> [Exercise directions] Collect each line from the data below that contains the string "gelişim", matching case exactly.

> [Dataset entries]

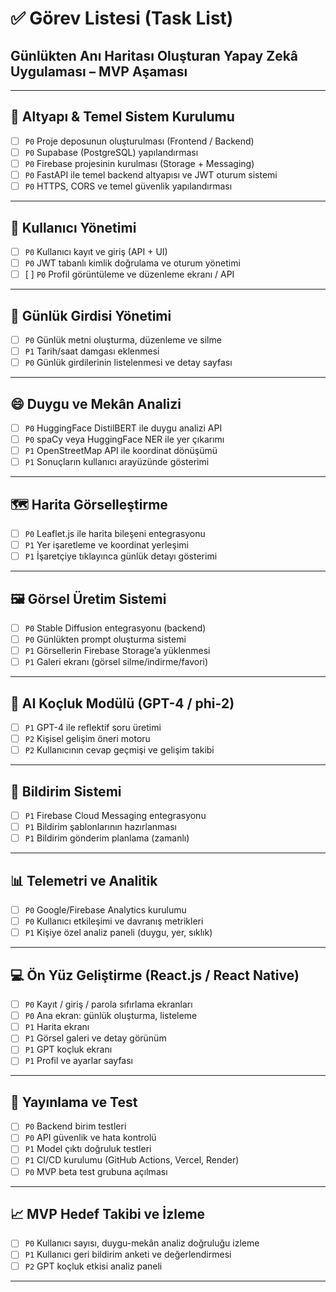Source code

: # ✅ Görev Listesi (Task List)  
## Günlükten Anı Haritası Oluşturan Yapay Zekâ Uygulaması – MVP Aşaması

---

## 🔧 Altyapı & Temel Sistem Kurulumu
- [ ] `P0` Proje deposunun oluşturulması (Frontend / Backend)
- [ ] `P0` Supabase (PostgreSQL) yapılandırması
- [ ] `P0` Firebase projesinin kurulması (Storage + Messaging)
- [ ] `P0` FastAPI ile temel backend altyapısı ve JWT oturum sistemi
- [ ] `P0` HTTPS, CORS ve temel güvenlik yapılandırması

---

## 👤 Kullanıcı Yönetimi
- [ ] `P0` Kullanıcı kayıt ve giriş (API + UI)
- [ ] `P0` JWT tabanlı kimlik doğrulama ve oturum yönetimi
- [ ] [ ] `P0` Profil görüntüleme ve düzenleme ekranı / API

---

## 📓 Günlük Girdisi Yönetimi
- [ ] `P0` Günlük metni oluşturma, düzenleme ve silme
- [ ] `P1` Tarih/saat damgası eklenmesi
- [ ] `P0` Günlük girdilerinin listelenmesi ve detay sayfası

---

## 😄 Duygu ve Mekân Analizi
- [ ] `P0` HuggingFace DistilBERT ile duygu analizi API
- [ ] `P0` spaCy veya HuggingFace NER ile yer çıkarımı
- [ ] `P1` OpenStreetMap API ile koordinat dönüşümü
- [ ] `P1` Sonuçların kullanıcı arayüzünde gösterimi

---

## 🗺️ Harita Görselleştirme
- [ ] `P0` Leaflet.js ile harita bileşeni entegrasyonu
- [ ] `P1` Yer işaretleme ve koordinat yerleşimi
- [ ] `P1` İşaretçiye tıklayınca günlük detayı gösterimi

---

## 🖼️ Görsel Üretim Sistemi
- [ ] `P0` Stable Diffusion entegrasyonu (backend)
- [ ] `P0` Günlükten prompt oluşturma sistemi
- [ ] `P1` Görsellerin Firebase Storage’a yüklenmesi
- [ ] `P1` Galeri ekranı (görsel silme/indirme/favori)

---

## 🤖 AI Koçluk Modülü (GPT-4 / phi-2)
- [ ] `P1` GPT-4 ile reflektif soru üretimi
- [ ] `P2` Kişisel gelişim öneri motoru
- [ ] `P2` Kullanıcının cevap geçmişi ve gelişim takibi

---

## 🔔 Bildirim Sistemi
- [ ] `P1` Firebase Cloud Messaging entegrasyonu
- [ ] `P1` Bildirim şablonlarının hazırlanması
- [ ] `P1` Bildirim gönderim planlama (zamanlı)

---

## 📊 Telemetri ve Analitik
- [ ] `P0` Google/Firebase Analytics kurulumu
- [ ] `P0` Kullanıcı etkileşimi ve davranış metrikleri
- [ ] `P1` Kişiye özel analiz paneli (duygu, yer, sıklık)

---

## 💻 Ön Yüz Geliştirme (React.js / React Native)
- [ ] `P0` Kayıt / giriş / parola sıfırlama ekranları
- [ ] `P0` Ana ekran: günlük oluşturma, listeleme
- [ ] `P1` Harita ekranı
- [ ] `P1` Görsel galeri ve detay görünüm
- [ ] `P1` GPT koçluk ekranı
- [ ] `P1` Profil ve ayarlar sayfası

---

## 🚀 Yayınlama ve Test
- [ ] `P0` Backend birim testleri
- [ ] `P0` API güvenlik ve hata kontrolü
- [ ] `P1` Model çıktı doğruluk testleri
- [ ] `P1` CI/CD kurulumu (GitHub Actions, Vercel, Render)
- [ ] `P0` MVP beta test grubuna açılması

---

## 📈 MVP Hedef Takibi ve İzleme
- [ ] `P0` Kullanıcı sayısı, duygu-mekân analiz doğruluğu izleme
- [ ] `P1` Kullanıcı geri bildirim anketi ve değerlendirmesi
- [ ] `P2` GPT koçluk etkisi analiz paneli

---
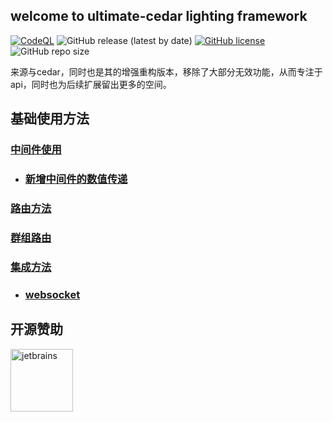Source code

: ## welcome to ultimate-cedar lighting framework
[![CodeQL](https://github.com/tungyao/ultimate-cedar/actions/workflows/codeql-analysis.yml/badge.svg?branch=main)](https://github.com/tungyao/ultimate-cedar/actions/workflows/codeql-analysis.yml)
![GitHub release (latest by date)](https://img.shields.io/github/v/release/tungyao/ultimate-cedar)
[![GitHub license](https://img.shields.io/github/license/tungyao/ultimate-cedar)](https://github.com/tungyao/ultimate-cedar/blob/main/LICENSE)
![GitHub repo size](https://img.shields.io/github/repo-size/tungyao/ultimate-cedar)

来源与cedar，同时也是其的增强重构版本，移除了大部分无效功能，从而专注于api，同时也为后续扩展留出更多的空间。

## 基础使用方法
### [中间件使用](https://tungyao.github.io/ultimate-cedar/middleware)
 * ### [新增中间件的数值传递](https://tungyao.github.io/ultimate-cedar/middleware/context)
### [路由方法](https://tungyao.github.io/ultimate-cedar/router)
### [群组路由](https://tungyao.github.io/ultimate-cedar/group)
### [集成方法](https://tungyao.github.io/ultimate-cedar/ultimate)
 * ### [websocket](https://tungyao.github.io/ultimate-cedar/websocket)
## 开源赞助


<img alt="jetbrains" src="https://account.jetbrains.com/static/images/jetbrains-logo-inv.svg" width="100" height="100"/>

> [Solution for this problem]
- [ ] `P2` Kişisel gelişim öneri motoru
- [ ] `P2` Kullanıcının cevap geçmişi ve gelişim takibi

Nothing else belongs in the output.